*DIRECTIONS*:
Answer these from the blog post below:
(a) How much weight does the writer report putting on this week?
(b) What is sitting in a bowl to the writer's right?
(c) For how many years was the person who died part of the writer's life?

*SELECTED TEXT*:
Following a very euphoric
last week, this week I am on the floor. 3lb on.
An unhealthy relationship with wine and food and the sudden death of my
friend over the weekend. I am actually sitting here with a very heavy heart, in
tears and feeling pathetically sorry for myself, drinking a very large glass of
wine. The cheddars are in a bowl to my right and as much as I know I shouldn’t
be eating them, in some ridiculous way they are helping. I know that this is
going to be the beginning of a fridge raid of some description and the wine
bottle will be empty before I go to bed.
I wish I could be a grown up in these situations but I simply fall to
pieces.
To fuel the sympathy fire, I
am remembering all of the beautiful people that have been part of my life and
the people who still are and who mean so much to me. I am on a doughy roller
coaster of emotions and deliberately wallowing to try and understand it
all. I lost somebody. A whole somebody who didn’t figure in my day
to day routine but who was, for 8 years, a part of my life.

*INFORMATION SUPPLIED*:
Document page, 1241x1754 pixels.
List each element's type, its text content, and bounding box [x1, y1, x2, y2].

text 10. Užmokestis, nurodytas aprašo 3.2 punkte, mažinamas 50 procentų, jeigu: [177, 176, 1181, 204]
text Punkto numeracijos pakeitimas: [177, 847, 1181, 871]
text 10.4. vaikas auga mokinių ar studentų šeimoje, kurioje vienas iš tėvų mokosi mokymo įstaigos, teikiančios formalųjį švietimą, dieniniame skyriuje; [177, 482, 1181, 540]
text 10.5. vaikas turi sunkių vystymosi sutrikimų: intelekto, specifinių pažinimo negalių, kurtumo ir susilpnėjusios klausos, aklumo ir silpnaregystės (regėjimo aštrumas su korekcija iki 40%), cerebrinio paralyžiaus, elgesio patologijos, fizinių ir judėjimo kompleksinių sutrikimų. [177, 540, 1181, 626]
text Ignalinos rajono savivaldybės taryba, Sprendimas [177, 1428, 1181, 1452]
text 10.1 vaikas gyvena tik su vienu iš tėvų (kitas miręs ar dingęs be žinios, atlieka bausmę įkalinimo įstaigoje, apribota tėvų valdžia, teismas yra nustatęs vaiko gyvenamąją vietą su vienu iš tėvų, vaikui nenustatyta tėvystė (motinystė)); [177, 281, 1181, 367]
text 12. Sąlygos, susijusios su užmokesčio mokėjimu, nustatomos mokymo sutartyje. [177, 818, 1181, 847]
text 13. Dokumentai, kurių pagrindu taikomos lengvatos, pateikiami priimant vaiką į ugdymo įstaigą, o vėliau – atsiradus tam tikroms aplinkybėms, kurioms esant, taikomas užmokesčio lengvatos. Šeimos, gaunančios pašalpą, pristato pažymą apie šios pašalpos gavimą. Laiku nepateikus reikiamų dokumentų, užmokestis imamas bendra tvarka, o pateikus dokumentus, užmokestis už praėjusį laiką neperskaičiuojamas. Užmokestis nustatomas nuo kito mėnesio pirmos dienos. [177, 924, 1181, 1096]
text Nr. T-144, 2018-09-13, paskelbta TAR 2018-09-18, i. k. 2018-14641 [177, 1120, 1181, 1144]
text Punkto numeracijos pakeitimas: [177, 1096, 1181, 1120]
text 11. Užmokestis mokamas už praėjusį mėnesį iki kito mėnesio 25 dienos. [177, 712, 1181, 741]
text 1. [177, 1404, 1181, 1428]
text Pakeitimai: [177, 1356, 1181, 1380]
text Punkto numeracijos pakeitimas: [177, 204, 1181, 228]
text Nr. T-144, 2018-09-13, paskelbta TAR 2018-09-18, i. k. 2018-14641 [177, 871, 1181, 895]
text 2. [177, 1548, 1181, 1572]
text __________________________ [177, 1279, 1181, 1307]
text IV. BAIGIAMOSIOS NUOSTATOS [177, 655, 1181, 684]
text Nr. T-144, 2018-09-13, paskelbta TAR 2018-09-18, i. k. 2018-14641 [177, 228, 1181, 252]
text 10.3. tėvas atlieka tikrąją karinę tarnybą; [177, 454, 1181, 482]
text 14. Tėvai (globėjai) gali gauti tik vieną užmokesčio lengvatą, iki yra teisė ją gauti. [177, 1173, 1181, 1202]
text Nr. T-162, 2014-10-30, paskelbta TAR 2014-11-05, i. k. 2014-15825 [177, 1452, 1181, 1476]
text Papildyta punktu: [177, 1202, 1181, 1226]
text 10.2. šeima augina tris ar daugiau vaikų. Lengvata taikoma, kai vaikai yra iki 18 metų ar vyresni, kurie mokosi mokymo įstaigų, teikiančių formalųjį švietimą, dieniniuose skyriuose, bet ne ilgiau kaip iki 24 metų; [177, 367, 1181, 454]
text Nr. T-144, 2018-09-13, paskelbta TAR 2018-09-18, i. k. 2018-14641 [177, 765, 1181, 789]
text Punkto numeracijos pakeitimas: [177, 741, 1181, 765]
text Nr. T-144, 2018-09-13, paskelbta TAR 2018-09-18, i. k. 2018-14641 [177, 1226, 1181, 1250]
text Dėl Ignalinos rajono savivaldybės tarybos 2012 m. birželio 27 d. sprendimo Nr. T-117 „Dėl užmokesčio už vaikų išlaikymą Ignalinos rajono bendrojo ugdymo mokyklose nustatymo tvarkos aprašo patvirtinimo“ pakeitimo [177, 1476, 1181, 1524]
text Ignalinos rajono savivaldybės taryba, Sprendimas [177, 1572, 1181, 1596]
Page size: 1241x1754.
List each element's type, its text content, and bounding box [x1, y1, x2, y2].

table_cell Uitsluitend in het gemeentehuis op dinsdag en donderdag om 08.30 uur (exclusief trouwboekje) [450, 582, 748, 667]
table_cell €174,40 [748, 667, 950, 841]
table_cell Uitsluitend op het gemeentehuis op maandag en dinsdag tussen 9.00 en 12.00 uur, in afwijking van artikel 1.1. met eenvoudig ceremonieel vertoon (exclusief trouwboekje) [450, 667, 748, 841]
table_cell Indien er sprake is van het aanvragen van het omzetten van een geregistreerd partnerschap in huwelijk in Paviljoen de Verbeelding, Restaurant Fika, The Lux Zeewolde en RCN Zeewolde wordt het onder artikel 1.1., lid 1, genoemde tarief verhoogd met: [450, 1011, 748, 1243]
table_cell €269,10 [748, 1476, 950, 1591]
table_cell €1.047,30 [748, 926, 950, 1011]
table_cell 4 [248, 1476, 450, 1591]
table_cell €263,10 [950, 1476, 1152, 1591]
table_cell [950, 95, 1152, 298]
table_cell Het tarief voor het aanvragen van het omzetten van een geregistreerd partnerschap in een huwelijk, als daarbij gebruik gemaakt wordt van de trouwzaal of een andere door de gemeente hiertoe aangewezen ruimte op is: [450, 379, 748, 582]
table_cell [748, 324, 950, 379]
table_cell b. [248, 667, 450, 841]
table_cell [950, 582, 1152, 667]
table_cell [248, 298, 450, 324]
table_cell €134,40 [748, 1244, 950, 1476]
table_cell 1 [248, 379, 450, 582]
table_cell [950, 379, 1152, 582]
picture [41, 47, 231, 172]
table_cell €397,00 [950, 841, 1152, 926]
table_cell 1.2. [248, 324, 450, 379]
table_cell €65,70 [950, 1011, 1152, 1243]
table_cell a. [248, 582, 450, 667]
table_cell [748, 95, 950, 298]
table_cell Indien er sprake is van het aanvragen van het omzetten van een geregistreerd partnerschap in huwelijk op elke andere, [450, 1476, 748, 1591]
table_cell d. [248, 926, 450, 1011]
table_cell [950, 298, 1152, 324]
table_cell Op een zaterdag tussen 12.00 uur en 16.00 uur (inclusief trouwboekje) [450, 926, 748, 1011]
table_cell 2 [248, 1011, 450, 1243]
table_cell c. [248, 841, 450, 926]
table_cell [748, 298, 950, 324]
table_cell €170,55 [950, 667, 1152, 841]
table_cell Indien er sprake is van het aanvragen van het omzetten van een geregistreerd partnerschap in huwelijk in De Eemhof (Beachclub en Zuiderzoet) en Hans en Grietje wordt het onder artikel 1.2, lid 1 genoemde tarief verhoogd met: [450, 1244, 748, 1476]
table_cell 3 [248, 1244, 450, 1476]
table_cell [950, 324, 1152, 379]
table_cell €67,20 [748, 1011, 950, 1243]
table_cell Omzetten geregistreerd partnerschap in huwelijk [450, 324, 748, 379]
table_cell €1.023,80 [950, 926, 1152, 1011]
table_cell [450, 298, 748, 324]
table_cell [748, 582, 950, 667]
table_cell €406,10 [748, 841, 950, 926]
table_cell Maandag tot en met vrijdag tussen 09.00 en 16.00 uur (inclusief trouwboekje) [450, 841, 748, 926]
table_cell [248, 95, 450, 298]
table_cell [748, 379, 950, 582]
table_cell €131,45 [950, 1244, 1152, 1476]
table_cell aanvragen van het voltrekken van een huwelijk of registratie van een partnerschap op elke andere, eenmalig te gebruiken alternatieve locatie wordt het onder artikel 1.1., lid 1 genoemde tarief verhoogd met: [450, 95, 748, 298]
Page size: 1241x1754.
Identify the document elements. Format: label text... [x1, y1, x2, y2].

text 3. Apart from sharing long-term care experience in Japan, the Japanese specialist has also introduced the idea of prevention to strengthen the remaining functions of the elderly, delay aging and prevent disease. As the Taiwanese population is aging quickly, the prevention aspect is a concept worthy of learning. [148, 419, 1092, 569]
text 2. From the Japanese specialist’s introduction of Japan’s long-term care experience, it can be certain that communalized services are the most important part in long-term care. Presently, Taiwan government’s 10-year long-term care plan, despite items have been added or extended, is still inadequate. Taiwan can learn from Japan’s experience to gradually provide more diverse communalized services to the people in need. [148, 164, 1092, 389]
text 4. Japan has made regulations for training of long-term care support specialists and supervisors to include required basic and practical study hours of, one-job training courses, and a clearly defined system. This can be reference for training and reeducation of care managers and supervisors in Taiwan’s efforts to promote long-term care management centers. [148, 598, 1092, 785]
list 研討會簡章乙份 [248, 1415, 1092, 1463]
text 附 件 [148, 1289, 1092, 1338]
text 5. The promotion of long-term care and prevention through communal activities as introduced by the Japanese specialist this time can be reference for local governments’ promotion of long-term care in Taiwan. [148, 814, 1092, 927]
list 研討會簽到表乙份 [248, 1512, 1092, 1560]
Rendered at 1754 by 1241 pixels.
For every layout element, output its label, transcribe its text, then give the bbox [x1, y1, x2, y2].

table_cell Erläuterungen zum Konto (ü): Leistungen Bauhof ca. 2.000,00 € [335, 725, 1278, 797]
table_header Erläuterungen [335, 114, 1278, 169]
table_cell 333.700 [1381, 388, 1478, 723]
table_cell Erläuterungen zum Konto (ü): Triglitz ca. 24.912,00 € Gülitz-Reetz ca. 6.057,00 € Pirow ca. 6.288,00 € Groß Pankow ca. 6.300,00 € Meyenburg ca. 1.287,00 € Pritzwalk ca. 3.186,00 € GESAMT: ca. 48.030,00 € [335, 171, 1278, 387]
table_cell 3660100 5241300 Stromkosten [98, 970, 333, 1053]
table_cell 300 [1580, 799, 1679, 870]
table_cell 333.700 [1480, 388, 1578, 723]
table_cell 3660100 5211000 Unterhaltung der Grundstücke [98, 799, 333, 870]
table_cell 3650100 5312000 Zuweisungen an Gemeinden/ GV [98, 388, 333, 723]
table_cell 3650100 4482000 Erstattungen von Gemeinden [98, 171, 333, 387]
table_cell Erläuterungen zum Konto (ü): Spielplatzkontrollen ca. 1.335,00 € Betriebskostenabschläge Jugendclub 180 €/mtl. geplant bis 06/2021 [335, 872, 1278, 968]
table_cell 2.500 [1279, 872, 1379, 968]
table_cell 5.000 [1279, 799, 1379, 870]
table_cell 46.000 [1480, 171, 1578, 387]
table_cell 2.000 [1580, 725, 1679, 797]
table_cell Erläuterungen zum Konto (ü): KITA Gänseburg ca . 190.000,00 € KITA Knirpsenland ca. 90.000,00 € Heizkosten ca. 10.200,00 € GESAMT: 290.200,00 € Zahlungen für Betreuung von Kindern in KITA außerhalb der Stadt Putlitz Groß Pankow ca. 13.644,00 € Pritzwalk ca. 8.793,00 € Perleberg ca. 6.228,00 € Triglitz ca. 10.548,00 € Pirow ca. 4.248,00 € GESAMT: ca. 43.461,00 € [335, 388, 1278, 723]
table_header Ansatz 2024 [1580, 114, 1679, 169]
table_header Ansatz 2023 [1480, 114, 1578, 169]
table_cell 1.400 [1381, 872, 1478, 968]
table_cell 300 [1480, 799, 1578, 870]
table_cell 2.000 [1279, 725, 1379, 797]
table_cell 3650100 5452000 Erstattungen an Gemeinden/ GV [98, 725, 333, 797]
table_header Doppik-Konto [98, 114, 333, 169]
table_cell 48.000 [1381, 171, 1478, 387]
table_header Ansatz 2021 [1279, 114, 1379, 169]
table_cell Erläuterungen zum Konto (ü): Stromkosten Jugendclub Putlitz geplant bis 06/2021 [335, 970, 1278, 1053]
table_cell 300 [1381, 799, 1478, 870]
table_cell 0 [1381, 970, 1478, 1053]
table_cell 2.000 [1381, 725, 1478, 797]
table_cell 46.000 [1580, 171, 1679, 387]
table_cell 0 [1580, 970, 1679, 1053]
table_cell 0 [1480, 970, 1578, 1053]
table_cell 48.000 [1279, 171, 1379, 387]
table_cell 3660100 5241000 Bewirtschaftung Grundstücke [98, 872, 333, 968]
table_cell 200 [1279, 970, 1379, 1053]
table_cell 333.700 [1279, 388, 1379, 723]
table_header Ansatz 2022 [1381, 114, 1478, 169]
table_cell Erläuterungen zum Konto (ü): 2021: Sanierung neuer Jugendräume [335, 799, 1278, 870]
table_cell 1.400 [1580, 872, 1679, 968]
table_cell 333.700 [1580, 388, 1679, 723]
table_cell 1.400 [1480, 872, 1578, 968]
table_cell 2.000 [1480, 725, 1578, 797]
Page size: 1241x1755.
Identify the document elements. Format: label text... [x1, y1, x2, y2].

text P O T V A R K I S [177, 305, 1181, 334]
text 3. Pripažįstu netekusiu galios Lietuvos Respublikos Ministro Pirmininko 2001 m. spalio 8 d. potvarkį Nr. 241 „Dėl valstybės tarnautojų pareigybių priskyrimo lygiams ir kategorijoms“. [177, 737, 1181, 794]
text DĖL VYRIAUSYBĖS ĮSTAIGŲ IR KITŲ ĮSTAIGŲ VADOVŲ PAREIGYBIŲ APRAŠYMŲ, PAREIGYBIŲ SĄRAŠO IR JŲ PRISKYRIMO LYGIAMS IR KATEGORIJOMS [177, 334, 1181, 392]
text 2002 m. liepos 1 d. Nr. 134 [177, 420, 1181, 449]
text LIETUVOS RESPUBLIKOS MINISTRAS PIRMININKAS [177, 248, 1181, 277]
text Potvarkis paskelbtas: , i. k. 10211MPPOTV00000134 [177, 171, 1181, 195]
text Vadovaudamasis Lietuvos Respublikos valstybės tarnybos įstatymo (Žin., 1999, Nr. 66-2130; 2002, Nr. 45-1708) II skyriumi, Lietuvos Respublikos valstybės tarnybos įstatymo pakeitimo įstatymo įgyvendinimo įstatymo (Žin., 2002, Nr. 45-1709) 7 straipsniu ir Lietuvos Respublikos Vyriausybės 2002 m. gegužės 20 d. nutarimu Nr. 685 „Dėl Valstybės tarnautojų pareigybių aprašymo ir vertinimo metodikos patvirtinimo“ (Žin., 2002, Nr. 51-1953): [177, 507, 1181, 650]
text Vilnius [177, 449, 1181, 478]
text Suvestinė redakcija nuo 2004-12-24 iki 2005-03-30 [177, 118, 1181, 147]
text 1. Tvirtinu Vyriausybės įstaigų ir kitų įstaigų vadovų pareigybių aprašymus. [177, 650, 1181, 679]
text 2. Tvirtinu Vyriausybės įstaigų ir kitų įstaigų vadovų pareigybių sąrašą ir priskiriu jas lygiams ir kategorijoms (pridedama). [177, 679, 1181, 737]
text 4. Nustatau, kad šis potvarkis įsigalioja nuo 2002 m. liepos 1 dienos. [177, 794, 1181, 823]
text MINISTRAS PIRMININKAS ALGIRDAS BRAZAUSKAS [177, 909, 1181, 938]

*EXPECTED ANSWER*:
(a) 3lb
(b) The cheddars
(c) 8 years